Rachid Ouaissa, Leiter des Centrums für Nah- und Mittelost-Studien am Institut für Politikwissenschaft an der Universität Marburg, sieht für den Stillstand die Armee verantwortlich. Sie sei nicht bereit, ihre Privilegien aufzugeben. Dabei könnte der Weg, den der Sudan gegangen sei, auch für Algerien möglich sein, sagt Ouaissa: "Ein Dialog zwischen der Armee und den Demonstranten, eine Machtteilung in der Übergangsphase, um der Armee die Möglichkeit zu geben, sich schrittweise aus dem politischen Geschehen zurückzuziehen, dann eine Übergangsregierung und schließlich eine Verfassung."

General Abdel Fattah al-Burhan, Chef des Souveränen Rates im Sudan, dem auch Zivilisten angehören; Foto: Imago
General Abdel Fattah al-Burhan, Chef des Souveränen Rates im Sudan, dem auch Zivilisten angehören.

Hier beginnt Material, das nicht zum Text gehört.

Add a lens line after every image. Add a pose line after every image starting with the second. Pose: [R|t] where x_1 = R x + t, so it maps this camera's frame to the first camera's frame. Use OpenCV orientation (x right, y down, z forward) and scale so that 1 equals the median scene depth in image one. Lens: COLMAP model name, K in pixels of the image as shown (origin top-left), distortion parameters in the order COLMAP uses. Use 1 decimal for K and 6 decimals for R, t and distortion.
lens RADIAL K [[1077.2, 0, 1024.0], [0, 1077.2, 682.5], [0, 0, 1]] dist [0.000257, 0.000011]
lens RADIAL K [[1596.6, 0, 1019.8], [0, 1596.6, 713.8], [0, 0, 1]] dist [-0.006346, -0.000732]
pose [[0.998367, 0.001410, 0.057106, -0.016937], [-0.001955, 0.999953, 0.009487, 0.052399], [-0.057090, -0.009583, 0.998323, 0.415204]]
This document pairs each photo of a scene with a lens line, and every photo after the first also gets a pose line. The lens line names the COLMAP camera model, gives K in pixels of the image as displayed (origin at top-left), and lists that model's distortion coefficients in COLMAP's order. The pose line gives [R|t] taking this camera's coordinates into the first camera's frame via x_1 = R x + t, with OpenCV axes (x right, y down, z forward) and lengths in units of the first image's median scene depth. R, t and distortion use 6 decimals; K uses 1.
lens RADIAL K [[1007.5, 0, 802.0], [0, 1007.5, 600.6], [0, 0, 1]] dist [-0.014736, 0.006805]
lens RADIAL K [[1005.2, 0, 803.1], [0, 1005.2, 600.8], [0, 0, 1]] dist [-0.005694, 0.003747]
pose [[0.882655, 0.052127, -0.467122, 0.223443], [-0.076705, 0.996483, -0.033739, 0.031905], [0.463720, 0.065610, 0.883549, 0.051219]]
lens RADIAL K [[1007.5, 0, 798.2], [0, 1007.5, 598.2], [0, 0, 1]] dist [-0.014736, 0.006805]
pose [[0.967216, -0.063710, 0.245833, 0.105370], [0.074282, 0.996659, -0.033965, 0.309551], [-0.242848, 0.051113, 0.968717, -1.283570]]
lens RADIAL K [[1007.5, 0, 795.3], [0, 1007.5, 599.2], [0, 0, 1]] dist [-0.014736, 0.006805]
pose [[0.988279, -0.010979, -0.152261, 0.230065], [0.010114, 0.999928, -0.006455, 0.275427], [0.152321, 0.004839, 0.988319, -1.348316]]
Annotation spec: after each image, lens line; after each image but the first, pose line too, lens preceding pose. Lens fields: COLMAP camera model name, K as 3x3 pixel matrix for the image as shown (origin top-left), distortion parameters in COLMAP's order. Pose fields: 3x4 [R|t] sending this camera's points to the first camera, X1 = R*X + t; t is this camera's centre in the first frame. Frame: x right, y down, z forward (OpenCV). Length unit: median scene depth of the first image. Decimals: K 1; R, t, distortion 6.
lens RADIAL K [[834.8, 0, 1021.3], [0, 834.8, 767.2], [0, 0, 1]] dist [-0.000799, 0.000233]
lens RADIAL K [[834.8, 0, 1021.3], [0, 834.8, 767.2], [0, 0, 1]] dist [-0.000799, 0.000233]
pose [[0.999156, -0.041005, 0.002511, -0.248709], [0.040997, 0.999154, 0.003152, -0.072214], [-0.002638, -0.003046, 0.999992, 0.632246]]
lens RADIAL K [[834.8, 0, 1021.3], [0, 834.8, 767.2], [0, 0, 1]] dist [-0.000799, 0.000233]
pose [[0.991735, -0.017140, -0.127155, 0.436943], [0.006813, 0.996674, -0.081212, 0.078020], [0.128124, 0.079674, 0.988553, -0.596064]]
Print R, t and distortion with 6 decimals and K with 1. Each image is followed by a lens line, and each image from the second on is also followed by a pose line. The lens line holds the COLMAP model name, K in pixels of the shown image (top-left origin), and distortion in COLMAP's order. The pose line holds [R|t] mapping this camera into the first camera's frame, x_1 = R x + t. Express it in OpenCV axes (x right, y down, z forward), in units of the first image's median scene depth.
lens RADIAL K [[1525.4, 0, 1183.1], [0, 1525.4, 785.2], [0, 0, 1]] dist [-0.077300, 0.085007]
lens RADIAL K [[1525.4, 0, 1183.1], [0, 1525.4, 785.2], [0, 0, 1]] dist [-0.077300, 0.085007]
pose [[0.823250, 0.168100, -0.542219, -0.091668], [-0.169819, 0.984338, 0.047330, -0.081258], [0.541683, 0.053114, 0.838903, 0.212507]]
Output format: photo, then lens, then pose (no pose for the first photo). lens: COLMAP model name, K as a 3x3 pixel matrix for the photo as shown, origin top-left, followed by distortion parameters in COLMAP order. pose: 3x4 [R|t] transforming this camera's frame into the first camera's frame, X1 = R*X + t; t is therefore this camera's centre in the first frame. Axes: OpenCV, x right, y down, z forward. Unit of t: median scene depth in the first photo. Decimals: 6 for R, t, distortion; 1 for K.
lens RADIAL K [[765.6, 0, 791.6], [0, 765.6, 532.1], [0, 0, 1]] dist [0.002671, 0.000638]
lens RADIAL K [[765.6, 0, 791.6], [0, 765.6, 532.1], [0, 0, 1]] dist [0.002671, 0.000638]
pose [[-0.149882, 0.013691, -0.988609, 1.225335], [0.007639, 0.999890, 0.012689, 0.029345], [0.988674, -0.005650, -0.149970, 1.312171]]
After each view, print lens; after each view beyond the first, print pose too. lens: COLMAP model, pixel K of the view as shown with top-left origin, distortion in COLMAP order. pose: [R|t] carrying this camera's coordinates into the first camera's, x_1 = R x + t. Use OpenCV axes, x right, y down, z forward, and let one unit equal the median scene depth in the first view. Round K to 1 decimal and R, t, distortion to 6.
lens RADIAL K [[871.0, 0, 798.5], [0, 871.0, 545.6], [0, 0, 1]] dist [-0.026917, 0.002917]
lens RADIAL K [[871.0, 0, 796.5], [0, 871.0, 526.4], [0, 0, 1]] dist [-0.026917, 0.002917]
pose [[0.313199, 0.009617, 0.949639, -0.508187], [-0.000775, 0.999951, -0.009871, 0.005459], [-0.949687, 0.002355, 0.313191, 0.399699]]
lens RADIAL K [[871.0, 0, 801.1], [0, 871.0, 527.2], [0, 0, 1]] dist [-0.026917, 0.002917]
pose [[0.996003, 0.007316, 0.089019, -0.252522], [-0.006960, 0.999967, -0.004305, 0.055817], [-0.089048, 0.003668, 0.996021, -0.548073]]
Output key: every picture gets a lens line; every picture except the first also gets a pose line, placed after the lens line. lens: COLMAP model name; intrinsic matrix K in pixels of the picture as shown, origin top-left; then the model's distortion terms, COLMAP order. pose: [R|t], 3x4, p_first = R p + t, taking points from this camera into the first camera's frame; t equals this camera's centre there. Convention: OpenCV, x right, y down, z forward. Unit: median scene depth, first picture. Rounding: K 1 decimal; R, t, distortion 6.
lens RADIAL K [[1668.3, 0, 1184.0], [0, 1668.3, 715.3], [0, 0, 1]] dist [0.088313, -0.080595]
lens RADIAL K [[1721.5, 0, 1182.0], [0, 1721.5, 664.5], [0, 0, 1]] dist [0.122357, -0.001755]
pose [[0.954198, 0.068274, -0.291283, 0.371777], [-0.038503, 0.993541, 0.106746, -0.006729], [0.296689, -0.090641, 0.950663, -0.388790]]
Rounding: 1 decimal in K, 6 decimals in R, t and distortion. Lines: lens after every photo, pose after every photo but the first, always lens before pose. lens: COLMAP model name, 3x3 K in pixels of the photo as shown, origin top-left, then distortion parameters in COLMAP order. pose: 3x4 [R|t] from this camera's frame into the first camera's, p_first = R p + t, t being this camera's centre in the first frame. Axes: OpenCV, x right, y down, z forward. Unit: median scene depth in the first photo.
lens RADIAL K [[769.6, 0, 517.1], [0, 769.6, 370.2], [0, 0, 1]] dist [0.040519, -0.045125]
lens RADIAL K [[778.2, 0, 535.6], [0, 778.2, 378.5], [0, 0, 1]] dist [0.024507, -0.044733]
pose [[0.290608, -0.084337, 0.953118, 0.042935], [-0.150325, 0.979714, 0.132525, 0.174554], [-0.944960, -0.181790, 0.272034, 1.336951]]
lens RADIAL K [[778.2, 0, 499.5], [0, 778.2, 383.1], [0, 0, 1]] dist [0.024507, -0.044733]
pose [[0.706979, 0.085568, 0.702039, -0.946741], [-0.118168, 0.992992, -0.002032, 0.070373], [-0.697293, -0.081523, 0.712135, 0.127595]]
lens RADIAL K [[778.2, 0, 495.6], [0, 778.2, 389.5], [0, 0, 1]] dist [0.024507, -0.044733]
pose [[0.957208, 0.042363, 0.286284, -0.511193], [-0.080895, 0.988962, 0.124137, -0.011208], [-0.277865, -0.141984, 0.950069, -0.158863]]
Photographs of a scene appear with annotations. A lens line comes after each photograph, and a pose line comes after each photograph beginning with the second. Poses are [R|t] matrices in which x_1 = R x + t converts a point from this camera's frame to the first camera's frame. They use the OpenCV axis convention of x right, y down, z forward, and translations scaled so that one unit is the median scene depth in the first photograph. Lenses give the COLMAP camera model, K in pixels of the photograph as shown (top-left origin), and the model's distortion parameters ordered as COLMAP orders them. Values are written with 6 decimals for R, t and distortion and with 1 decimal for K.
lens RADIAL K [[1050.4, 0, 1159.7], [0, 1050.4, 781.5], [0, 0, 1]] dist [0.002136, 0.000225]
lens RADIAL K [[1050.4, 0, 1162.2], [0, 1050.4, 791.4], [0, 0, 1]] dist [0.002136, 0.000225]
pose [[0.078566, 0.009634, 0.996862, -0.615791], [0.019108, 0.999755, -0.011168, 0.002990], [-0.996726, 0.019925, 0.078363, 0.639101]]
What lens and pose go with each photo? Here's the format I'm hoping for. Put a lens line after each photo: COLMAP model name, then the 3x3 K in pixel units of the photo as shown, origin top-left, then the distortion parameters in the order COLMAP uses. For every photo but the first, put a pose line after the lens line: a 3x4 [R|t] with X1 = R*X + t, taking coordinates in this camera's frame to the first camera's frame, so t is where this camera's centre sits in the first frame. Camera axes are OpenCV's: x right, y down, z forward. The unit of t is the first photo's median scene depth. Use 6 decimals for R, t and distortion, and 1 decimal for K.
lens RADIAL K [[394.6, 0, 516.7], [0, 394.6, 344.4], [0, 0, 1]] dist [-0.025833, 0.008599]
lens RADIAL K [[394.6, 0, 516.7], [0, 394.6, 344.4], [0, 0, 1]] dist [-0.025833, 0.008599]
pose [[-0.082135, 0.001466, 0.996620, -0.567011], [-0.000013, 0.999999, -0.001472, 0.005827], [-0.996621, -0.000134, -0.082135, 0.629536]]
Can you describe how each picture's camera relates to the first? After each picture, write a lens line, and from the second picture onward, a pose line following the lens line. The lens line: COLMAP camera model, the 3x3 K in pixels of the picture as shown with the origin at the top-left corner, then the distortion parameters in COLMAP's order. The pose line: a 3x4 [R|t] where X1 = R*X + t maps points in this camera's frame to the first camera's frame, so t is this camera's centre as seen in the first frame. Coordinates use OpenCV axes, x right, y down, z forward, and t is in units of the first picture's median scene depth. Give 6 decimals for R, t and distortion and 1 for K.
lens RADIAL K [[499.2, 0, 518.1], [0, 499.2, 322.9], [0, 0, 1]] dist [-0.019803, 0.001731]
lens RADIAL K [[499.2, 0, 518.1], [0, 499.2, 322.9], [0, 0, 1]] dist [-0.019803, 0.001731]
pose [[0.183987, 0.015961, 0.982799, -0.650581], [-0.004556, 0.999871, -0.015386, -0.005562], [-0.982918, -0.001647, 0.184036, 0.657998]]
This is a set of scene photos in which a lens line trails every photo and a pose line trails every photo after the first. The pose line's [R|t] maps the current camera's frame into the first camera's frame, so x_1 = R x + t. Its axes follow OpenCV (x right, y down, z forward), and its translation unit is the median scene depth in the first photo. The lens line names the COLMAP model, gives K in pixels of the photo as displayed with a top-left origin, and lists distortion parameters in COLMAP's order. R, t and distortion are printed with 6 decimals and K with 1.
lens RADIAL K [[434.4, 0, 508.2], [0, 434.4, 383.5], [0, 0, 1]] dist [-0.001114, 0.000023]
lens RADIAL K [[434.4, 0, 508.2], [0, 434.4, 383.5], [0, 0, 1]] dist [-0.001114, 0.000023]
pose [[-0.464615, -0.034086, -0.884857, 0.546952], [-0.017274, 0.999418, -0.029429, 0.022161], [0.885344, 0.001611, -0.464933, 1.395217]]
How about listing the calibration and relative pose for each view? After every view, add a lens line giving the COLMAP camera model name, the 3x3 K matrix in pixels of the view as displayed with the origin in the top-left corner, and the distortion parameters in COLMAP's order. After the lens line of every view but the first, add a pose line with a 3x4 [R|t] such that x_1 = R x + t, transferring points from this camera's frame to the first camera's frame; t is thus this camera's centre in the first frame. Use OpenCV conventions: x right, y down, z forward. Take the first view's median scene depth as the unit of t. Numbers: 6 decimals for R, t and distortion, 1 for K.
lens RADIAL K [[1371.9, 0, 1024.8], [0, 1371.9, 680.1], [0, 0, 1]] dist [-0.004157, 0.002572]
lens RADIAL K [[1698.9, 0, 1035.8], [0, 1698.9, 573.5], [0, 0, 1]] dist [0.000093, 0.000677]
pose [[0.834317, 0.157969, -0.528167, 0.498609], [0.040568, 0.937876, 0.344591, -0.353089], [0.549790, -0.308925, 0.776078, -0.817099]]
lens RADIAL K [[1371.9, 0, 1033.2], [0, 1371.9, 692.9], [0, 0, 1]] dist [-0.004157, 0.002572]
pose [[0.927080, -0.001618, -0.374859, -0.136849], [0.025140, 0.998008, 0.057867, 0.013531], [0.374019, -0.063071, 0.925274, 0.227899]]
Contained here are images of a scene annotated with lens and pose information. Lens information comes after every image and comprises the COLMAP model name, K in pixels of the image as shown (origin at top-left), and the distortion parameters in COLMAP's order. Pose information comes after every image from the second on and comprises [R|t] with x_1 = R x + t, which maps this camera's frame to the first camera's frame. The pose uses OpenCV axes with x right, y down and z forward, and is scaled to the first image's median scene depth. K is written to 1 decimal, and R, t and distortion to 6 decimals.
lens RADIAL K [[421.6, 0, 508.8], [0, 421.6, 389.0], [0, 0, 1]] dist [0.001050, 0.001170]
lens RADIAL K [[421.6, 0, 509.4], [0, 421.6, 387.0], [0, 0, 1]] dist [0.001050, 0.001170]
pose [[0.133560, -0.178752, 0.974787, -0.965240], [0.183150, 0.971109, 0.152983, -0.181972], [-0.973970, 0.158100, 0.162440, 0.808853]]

Auch die oppositionelle "Socialist Forces Front" forderte erst vor wenigen Tagen die algerischen Behörden und die Armee auf, sich vom Sudan inspirieren zu lassen, um die gegenwärtige Krise in Algerien zu überwinden. "Das sudanesische Beispiel sollte die Machthaber Algeriens animieren, einen seriösen, inklusiven, transparenten und bedingungslosen Dialog für einen demokratischen Übergang zu eröffnen. Es wurden bereits notwendige Schritte unternommen, um den Erfolg dieses Dialogs sicherzustellen, wie die Freilassung von politischen Gefangenen", heißt es in der Erklärung. 

Unterschiede zum Sudan

Bei aller Vorbildfunktion und allen Gemeinsamkeiten: Es gibt gravierende Unterschiede zwischen dem Sudan und Algerien, konstatiert Ouaissa. So sei die algerische Opposition  "weitaus zerstreuter als ihr sudanesisches Pendant. Die Armee hat es außerdem geschafft, einen Teil der Opposition abzuwerben." Ebenfalls ein Problem sei, dass die algerische Opposition jede Einmischung von außen ablehne. Der sudanesische Durchbruch jedoch gelang nicht ohne ausländische Vermittlung. Die Verhandlungen fanden mit Unterstützung Äthiopiens und der Afrikanischen Union statt.

Ouaissa sieht vor allem grundlegende Unterschiede in der Geschichte und Zusammensetzung der Armeen beider Länder: "Erstens wurde die algerische Armee durch eine Revolution legitimiert. Zweitens ist sie gesellschaftlich sehr präsent."

Anders als der isolierte Sudan unterhalte das algerische Militär außerdem Beziehungen zum Westen und spiele im Mittelmeerraum und in Afrika eine strategisch relevante Rolle, wie beispielsweise in Libyen und Mali. Und es werde von Saudi-Arabien und den Vereinigten Arabischen Emiraten unterstützt. Die Königreiche am Golf sind nicht gerade als Horte der Demokratie bekannt. Dort dürfte man daher den Ausgang des demokratischen Experiments in Algerien ganz genau beobachten. Denn, davon zeigt sich Ouaissa überzeugt: Ein Erfolg der Demokratie in Algerien würde sich auf den Rest der arabischen Welt definitiv auswirken.